**PROBLEM TO WORK ON**: Please state how many steps the hill in the Thiruttani temple passage has and what that number indicates.

**READING PASSAGE**:
================================

Arulmigu Subramaniya Swamy Temple is a Hindu temple, on the hill of Thiruttani, Tiruvallur district, Tamil Nadu, India, dedicated to Lord Muruga. The hill has 365 steps indicating 365 days of the year. It is fifth among the six abodes of Lord Muruga (Aarupadai veedugal) The other five are Palani Murugan Temple, Swamimalai Murugan Temple, Thiruchendur Murugan Temple, Thiruparankundram and Pazhamudircholai Murugan Temple. Thiruttani is  from Chennai. It is the only adobe located within the Greater Chennai Metropolitan Area limit. During the Sangam era, Thiruttani was known as Kundruthoradal. After killing the demon Tharakasura in Tiruchendur, he came here to subside his anger, so Soorasamharam is not conducted here.

History
The origins of this temple, are buried in antiquity. This temple has been mentioned in the Sangam period work Tirumurugaatruppadai composed by Nakkeerar. It has been patronized by the Vijayanagar rulers and local chieftains and zamindars. The original animal mount of Murugan is believed to have been an elephant, compared to the peacock which is considered to be the most common mount. The white elephant, is considered a powerful, terror striking animal. The iconography is maintained only in two places, namely, this temple and Tiruttani Murugan Temple.

Legend
Legend also has it that Indra the king of the Gods gave his daughter Deivayanai in marriage to Skanda, and along with her presented his elephant Airavatam as part of his offering. Upon Airavatam's departure Indra found his wealth waning. Subramanyar is said to have offered to return the white elephant, however Indra bound by protocol refused to accept a gift that he had made, and insisted that the elephant face his direction, hence the image of the elephant in this temple also faces the east. 

Another legend has it that Indra presented a sandal stone as a part of his daughter's gift. The sandal paste made on this stone is applied to the image of Subramanya and the applied paste is said to acquire medicinal value. Legend also has it that Skanda bore the discus thrown by the demon Tarakasuran on his chest, and hence there is a hollow in the chest region of the image of Subramanya in this temple. Legend also has it that Skanda gifted the discus to Vishnu. Skanda is also believed to have imparted knowledge of Tamil to the sage Agasthyar and he is regarded as Veeramurthy, Gnanamurthy and Acharyamurthy in this shrine. 

Lord Rama, after putting an end to Ravana, worshipped Lord Siva at Rameswaram and then came to Tiruttani to find perfect peace of mind by worshipping Lord Subrahmanya here. In Dvapara Yuga, Arjuna got the blessings by offering prayers to Him on his way to the South for Teertha Yatra (pilgrimage to take sacred immersion). Vishnu prayed to the Lord and got back his powerful Chakra (sacred wheel), Shanku (sacred conch), which were forcibly seized from him by Tarakasura, brother of Soorapadma. Lord Brahma propitiated the Lord here at the holy spring known as Brahmasonai after his imprisonment by our Lord for his failure to explain the Pranava ('Om' mantra) and got back his creative function of which he was deprived by our Lord due to his egotistic impudence in neglecting to worship Subrahmanya on his way to Mount Kailasa to worship Siva.

================================

**SUPPLIED MATERIAL**:
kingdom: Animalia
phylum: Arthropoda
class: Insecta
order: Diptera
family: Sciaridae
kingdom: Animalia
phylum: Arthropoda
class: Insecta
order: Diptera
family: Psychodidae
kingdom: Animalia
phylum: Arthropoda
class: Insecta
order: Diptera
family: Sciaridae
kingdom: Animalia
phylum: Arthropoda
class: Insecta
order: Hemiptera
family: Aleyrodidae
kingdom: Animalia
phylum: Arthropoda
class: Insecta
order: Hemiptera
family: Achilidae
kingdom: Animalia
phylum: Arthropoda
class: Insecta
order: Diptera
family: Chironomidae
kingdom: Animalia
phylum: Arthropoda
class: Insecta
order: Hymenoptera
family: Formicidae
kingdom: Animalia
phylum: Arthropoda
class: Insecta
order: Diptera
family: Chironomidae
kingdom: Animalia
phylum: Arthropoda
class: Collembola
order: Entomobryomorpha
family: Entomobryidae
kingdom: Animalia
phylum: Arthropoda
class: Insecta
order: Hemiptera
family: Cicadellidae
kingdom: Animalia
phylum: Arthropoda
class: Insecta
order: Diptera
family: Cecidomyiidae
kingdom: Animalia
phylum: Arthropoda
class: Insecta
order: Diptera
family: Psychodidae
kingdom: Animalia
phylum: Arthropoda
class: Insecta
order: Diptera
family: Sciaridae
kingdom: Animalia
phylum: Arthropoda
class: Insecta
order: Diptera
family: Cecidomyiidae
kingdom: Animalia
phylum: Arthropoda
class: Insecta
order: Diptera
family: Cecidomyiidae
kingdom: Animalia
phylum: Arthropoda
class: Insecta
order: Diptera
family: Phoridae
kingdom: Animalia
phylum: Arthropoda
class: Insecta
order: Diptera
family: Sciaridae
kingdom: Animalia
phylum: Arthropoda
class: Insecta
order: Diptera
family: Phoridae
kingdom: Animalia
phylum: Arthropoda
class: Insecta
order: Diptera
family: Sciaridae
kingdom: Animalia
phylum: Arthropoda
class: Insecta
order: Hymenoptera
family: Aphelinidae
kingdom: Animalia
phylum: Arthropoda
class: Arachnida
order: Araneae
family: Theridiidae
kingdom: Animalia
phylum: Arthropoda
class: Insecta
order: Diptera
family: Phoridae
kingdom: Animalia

================================

**TASK SOLUTION**: The hill has 365 steps, indicating the 365 days of the year.